> _Your instructions_
Report every line of the data where the string "Frei" appears.

> _Dataset extract_
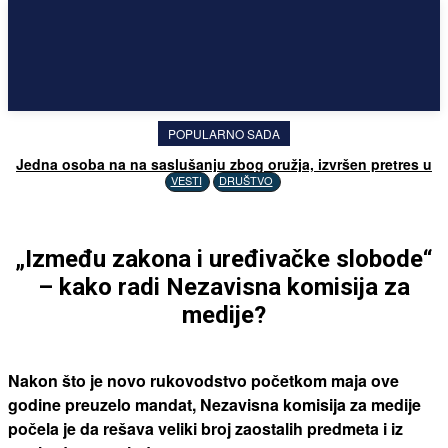
POPULARNO SADA
Jedna osoba na na saslušanju zbog oružja, izvršen pretres u
Drenu
VESTI
DRUŠTVO
„Između zakona i uređivačke slobode“
– kako radi Nezavisna komisija za
medije?
Nakon što je novo rukovodstvo početkom maja ove
godine preuzelo mandat, Nezavisna komisija za medije
počela je da rešava veliki broj zaostalih predmeta i iz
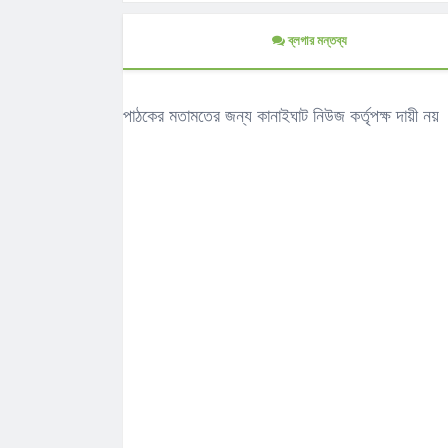
ব্লগার মন্তব্য
পাঠকের মতামতের জন্য কানাইঘাট নিউজ কর্তৃপক্ষ দায়ী নয়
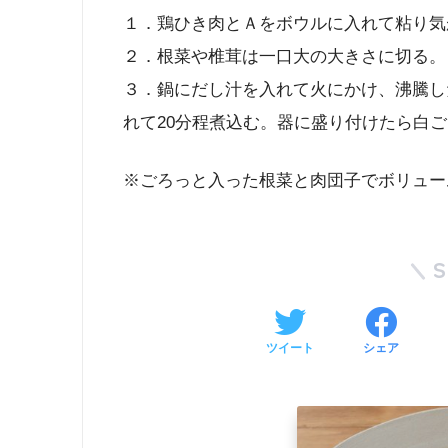
１．鶏ひき肉とＡをボウルに入れて粘り気
２．根菜や椎茸は一口大の大きさに切る。
３．鍋にだし汁を入れて火にかけ、沸騰し
れて20分程煮込む。器に盛り付けたら白
※ごろっと入った根菜と肉団子でボリュー
ツイート
シェア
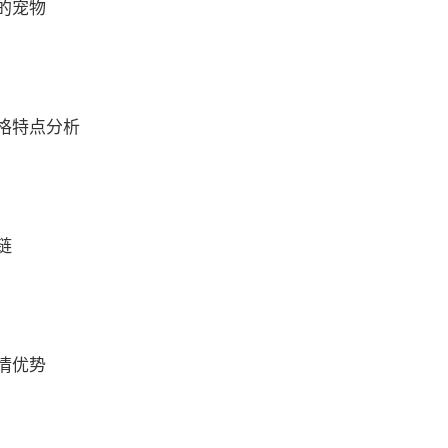
的宠物
格特点分析
链
情优势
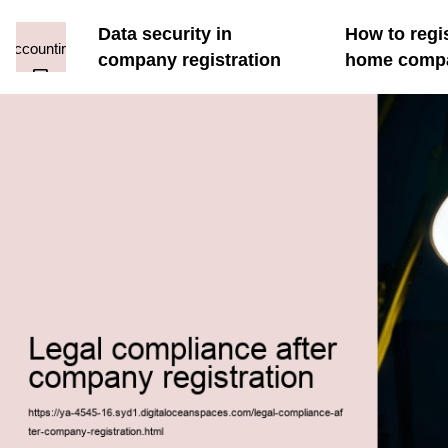
Data security in
How to regi
company registration
home comp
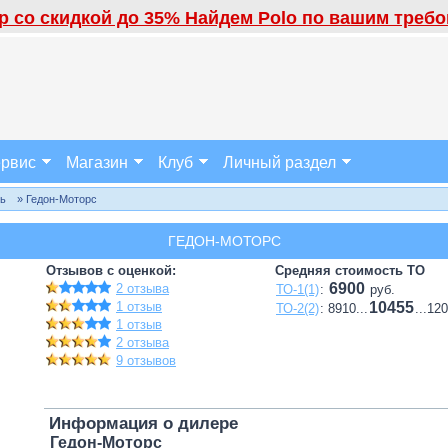
 со скидкой до 35% Найдем Polo по вашим требов
рвис
Магазин
Клуб
Личный раздел
ль
» Гедон-Моторс
ГЕДОН-МОТОРС
Отзывов с оценкой:
Средняя стоимость ТО
6900
2 отзыва
ТО-1(1)
:
руб.
1 отзыв
10455
ТО-2(2)
: 8910...
...12
1 отзыв
2 отзыва
9 отзывов
Информация о дилере
Гедон-Моторс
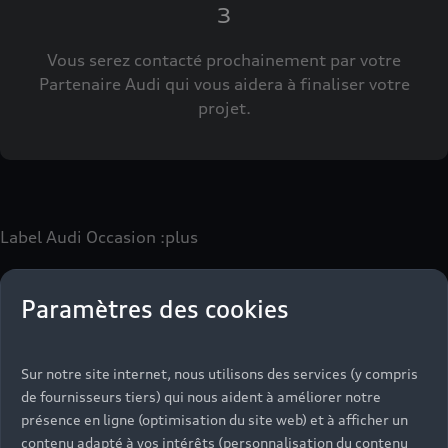
3
Vous serez contacté prochainement par votre
Partenaire Audi qui vous aidera à finaliser votre
projet.
Label Audi Occasion
:plus
Paramètres des cookies
Le label Audi Occasion
:plus
vous permet d’acquérir un
véhicule d’occasion avec les mêmes avantages que les
véhicules neufs :
Sur notre site internet, nous utilisons des services (y compris
- Jusqu'à 130 points de contrôle spécifiques à chaque
de fournisseurs tiers) qui nous aident à améliorer notre
motorisation
présence en ligne (optimisation du site web) et à afficher un
- Garantie jusqu’à 24 mois et kilométrage illimité
contenu adapté à vos intérêts (personnalisation du contenu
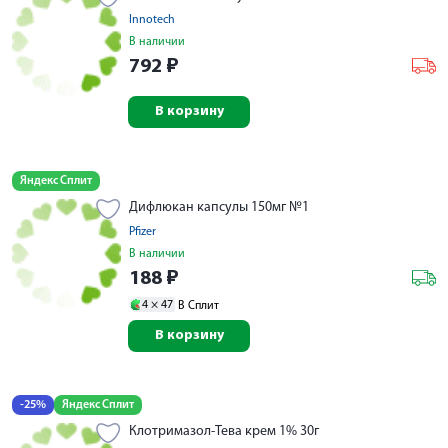
Innotech
В наличии
792
₽
В корзину
Яндекс Сплит
Дифлюкан капсулы 150мг №1
Pfizer
В наличии
188
₽
4 ×
47
В Сплит
В корзину
-25%
Яндекс Сплит
Клотримазол-Тева крем 1% 30г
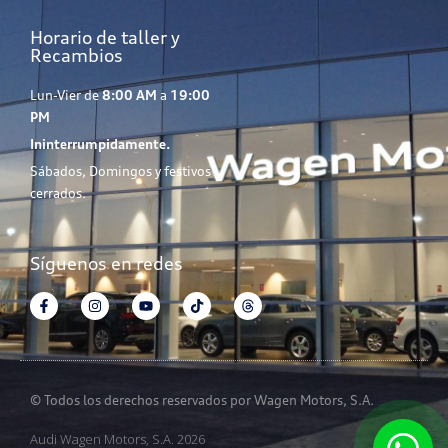
Horario de taller y
Recambios
Lun-Vier de
8:00 AM
a
19:00
PM
Ininterrumpidamente.
Sábados, Domingos y festivos
cerrados.
Síguenos en redes
© Todos los derechos reservados por Wagen Motors, S.A.
Audi Wagen Motors, S.A. 2026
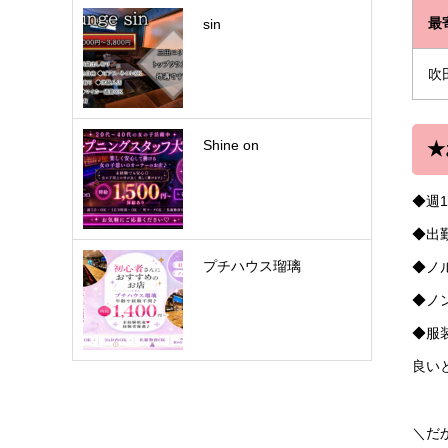
最
sin
吹
Shine on
★
◆週
◆出
プチハウス瑠璃
◆ノ
◆ノ
◆服装
良い
＼だ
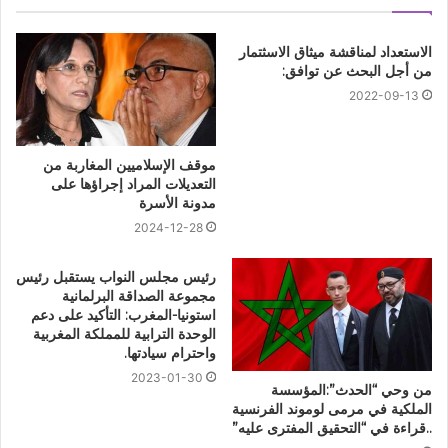
الاستعداد لمناقشة ميثاق الاسثتمار
من أجل البحث عن توافق:
2022-09-13
موقف الإسلاميين المغاربة من
التعديلات المراد إجراؤها على
مدونة الأسرة
2024-12-28
رئيس مجلس النواب يستقبل رئيس
مجموعة الصداقة البرلمانية
استونيا-المغرب: التأكيد على دعم
الوحدة الترابية للمملكة المغربية
واحترام سيادتها.
2023-01-30
من وحي “الحدث”:المؤسسة
الملكية في مرمى لوموند الفرنسية
..قراءة في “التحقيق المفترى عليه”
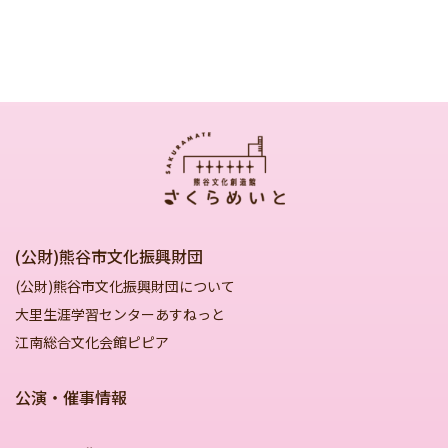
(公財)熊谷市文化振興財団
(公財)熊谷市文化振興財団について
大里生涯学習センターあすねっと
江南総合文化会館ピピア
公演・催事情報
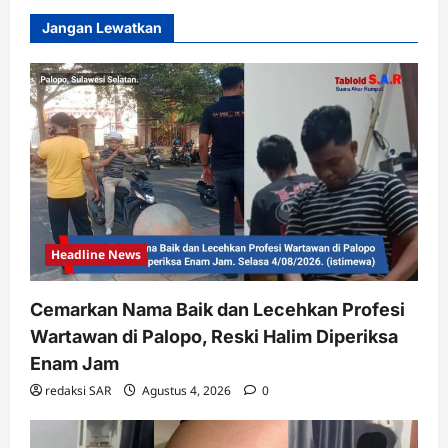
Jangan Lewatkan
Headline News
Cemarkan Nama Baik dan Lecehkan Profesi
Wartawan di Palopo, Reski Halim Diperiksa
Enam Jam
redaksi SAR
Agustus 4, 2026
0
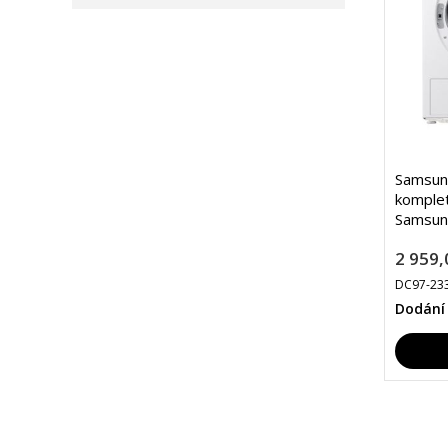
Samsung
komplet
Samsun
2 959,
DC97-23
Dodání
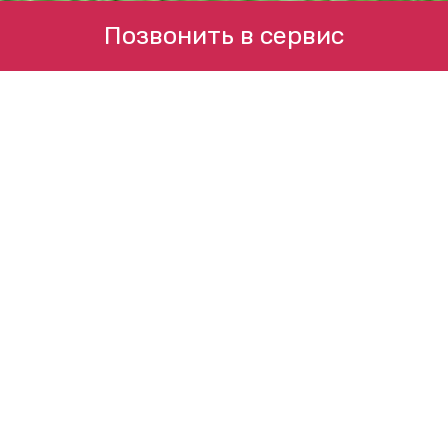
Позвонить в сервис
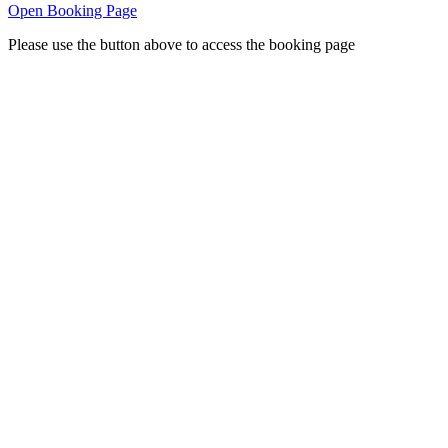
Open Booking Page
Please use the button above to access the booking page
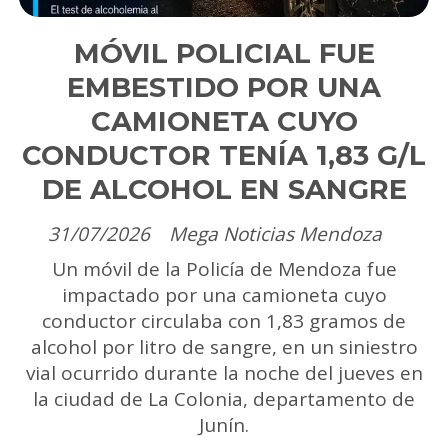
MÓVIL POLICIAL FUE
EMBESTIDO POR UNA
CAMIONETA CUYO
CONDUCTOR TENÍA 1,83 G/L
DE ALCOHOL EN SANGRE
31/07/2026
Mega Noticias Mendoza
Un móvil de la Policía de Mendoza fue
impactado por una camioneta cuyo
conductor circulaba con 1,83 gramos de
alcohol por litro de sangre, en un siniestro
vial ocurrido durante la noche del jueves en
la ciudad de La Colonia, departamento de
Junín.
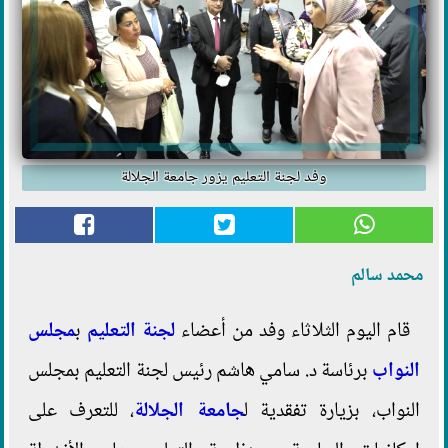
وفد لجنة التعليم يزور جامعة الجلالة
محمد سالم
قام اليوم الثلاثاء وفد من أعضاء
لجنة التعليم
ب
مجلس
النواب
برئاسة د. سامي هاشم رئيس لجنة التعليم بمجلس
النواب، بزيارة تفقدية ل
جامعة الجلالة
، للتعرف على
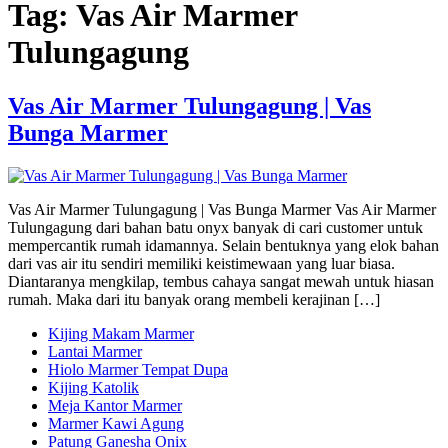
Tag:
Vas Air Marmer
Tulungagung
Vas Air Marmer Tulungagung | Vas
Bunga Marmer
Vas Air Marmer Tulungagung | Vas Bunga Marmer Vas Air Marmer
Tulungagung dari bahan batu onyx banyak di cari customer untuk
mempercantik rumah idamannya. Selain bentuknya yang elok bahan
dari vas air itu sendiri memiliki keistimewaan yang luar biasa.
Diantaranya mengkilap, tembus cahaya sangat mewah untuk hiasan
rumah. Maka dari itu banyak orang membeli kerajinan […]
Kijing Makam Marmer
Lantai Marmer
Hiolo Marmer Tempat Dupa
Kijing Katolik
Meja Kantor Marmer
Marmer Kawi Agung
Patung Ganesha Onix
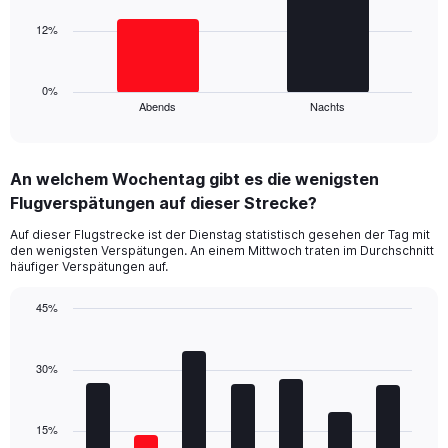
Range:
0
12%
The
to
chart
60.
has
1
0%
Abends
Nachts
X
End
of
axis
interactive
displaying
chart
categories.
An welchem Wochentag gibt es die wenigsten
Range:
Flugverspätungen auf dieser Strecke?
2
categories.
Auf dieser Flugstrecke ist der Dienstag statistisch gesehen der Tag mit
The
den wenigsten Verspätungen. An einem Mittwoch traten im Durchschnitt
chart
häufiger Verspätungen auf.
has
1
45%
Y
Bar
Chart
axis
graphic.
chart
displaying
with
30%
values.
7
Range:
bars.
0
15%
to
The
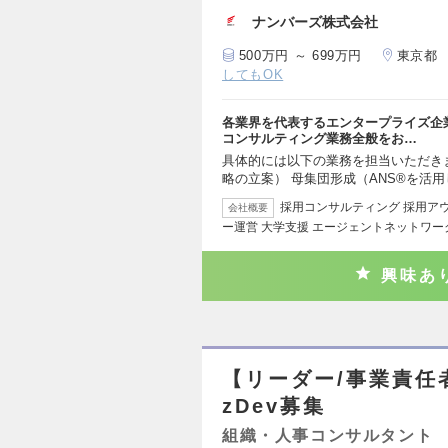
ナンバーズ株式会社
500万円 ～ 699万円
東京都
してもOK
各業界を代表するエンタープライズ企
コンサルティング業務全般をお…
具体的には以下の業務を担当いただき
略の立案） 母集団形成（ANS®を活
採用コンサルティング 採用アウ
会社概要
ー運営 大学支援 エージェントネットワー
興味あ
【リーダー/事業責任
zDev募集
組織・人事コンサルタント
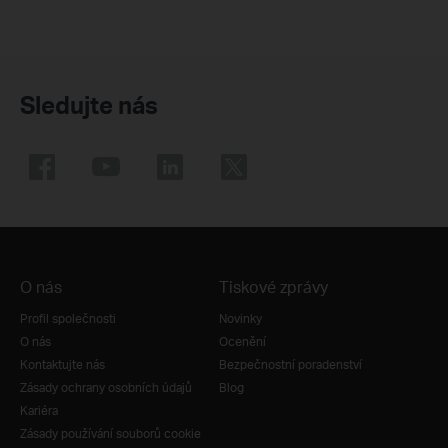
Sledujte nás
O nás
Tiskové zprávy
Profil společnosti
Novinky
O nás
Ocenění
Kontaktujte nás
Bezpečnostní poradenství
Zásady ochrany osobních údajů
Blog
Kariéra
Zásady používání souborů cookie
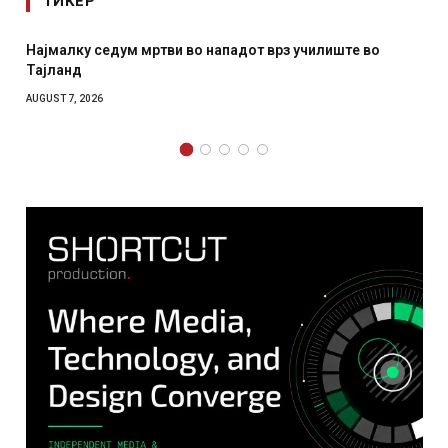
ТИКЕР
Најмалку седум мртви во нападот врз училиште во
Тајланд
AUGUST 7, 2026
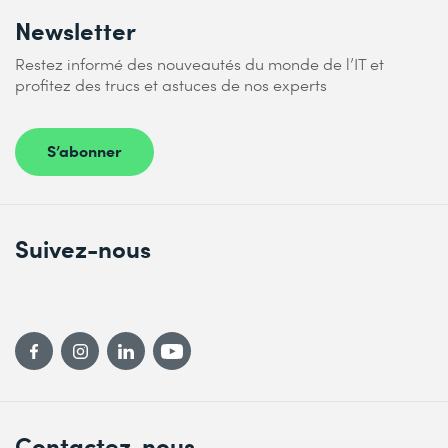
Newsletter
Restez informé des nouveautés du monde de l’IT et
profitez des trucs et astuces de nos experts
S’abonner
Suivez-nous
Contactez-nous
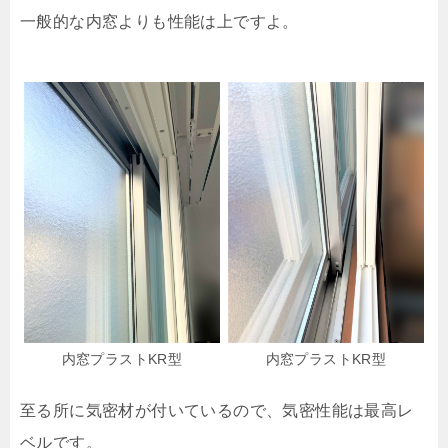
一般的な内窓よりも性能は上ですよ。
内窓プラストKR型
内窓プラストKR型
至る所に気密材が付いているので、気密性能は最高レ
ベルです。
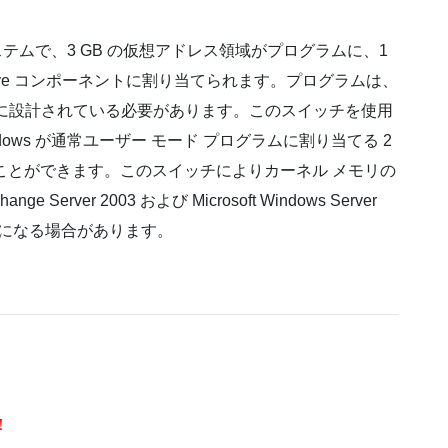
テムで、3 GB の仮想アドレス領域がプログラムに、1
tive コンポーネントに割り当てられます。プログラムは、
に設計されている必要があります。このスイッチを使用
ows が通常ユーザー モード プログラムに割り当てる 2
することができます。このスイッチによりカーネル メモリの
e Server 2003 および Microsoft Windows Server
須になる場合があります。
！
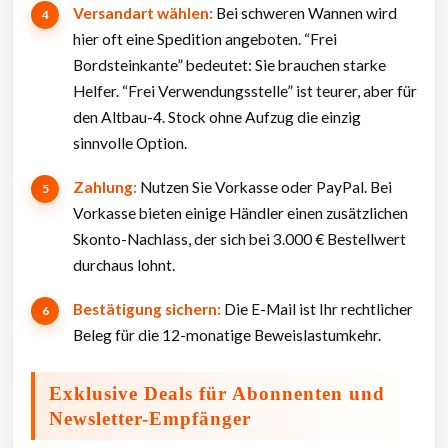
Versandart wählen:
Bei schweren Wannen wird
hier oft eine Spedition angeboten. “Frei
Bordsteinkante” bedeutet: Sie brauchen starke
Helfer. “Frei Verwendungsstelle” ist teurer, aber für
den Altbau-4. Stock ohne Aufzug die einzig
sinnvolle Option.
Zahlung:
Nutzen Sie Vorkasse oder PayPal. Bei
Vorkasse bieten einige Händler einen zusätzlichen
Skonto-Nachlass, der sich bei 3.000 € Bestellwert
durchaus lohnt.
Bestätigung sichern:
Die E-Mail ist Ihr rechtlicher
Beleg für die 12-monatige Beweislastumkehr.
Exklusive Deals für Abonnenten und
Newsletter-Empfänger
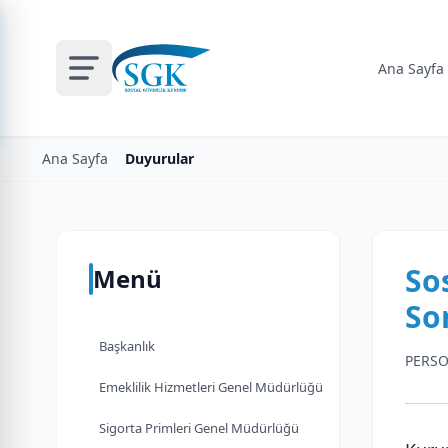
Ana Sayfa
Ana Sayfa
Duyurular
So
Menü
So
Başkanlık
PERSO
Emeklilik Hizmetleri Genel Müdürlüğü
Sigorta Primleri Genel Müdürlüğü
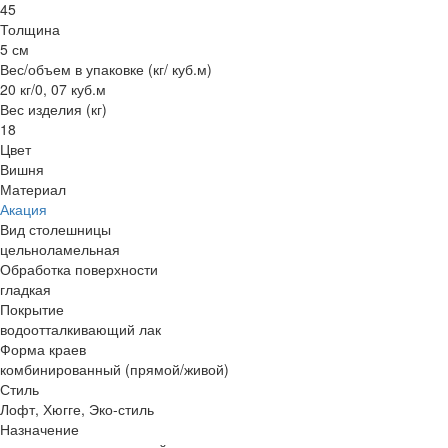
45
Толщина
5 см
Вес/объем в упаковке (кг/ куб.м)
20 кг/0, 07 куб.м
Вес изделия (кг)
18
Цвет
Вишня
Материал
Акация
Вид столешницы
цельноламельная
Обработка поверхности
гладкая
Покрытие
водоотталкивающий лак
Форма краев
комбинированный (прямой/живой)
Стиль
Лофт, Хюгге, Эко-стиль
Назначение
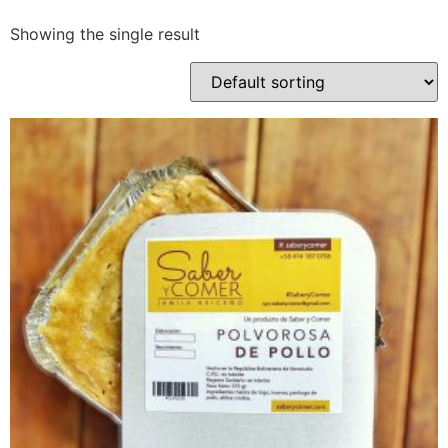
Showing the single result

> _Answer section_
hier oft eine Spedition angeboten. “Frei
Helfer. “Frei Verwendungsstelle” ist teurer, aber für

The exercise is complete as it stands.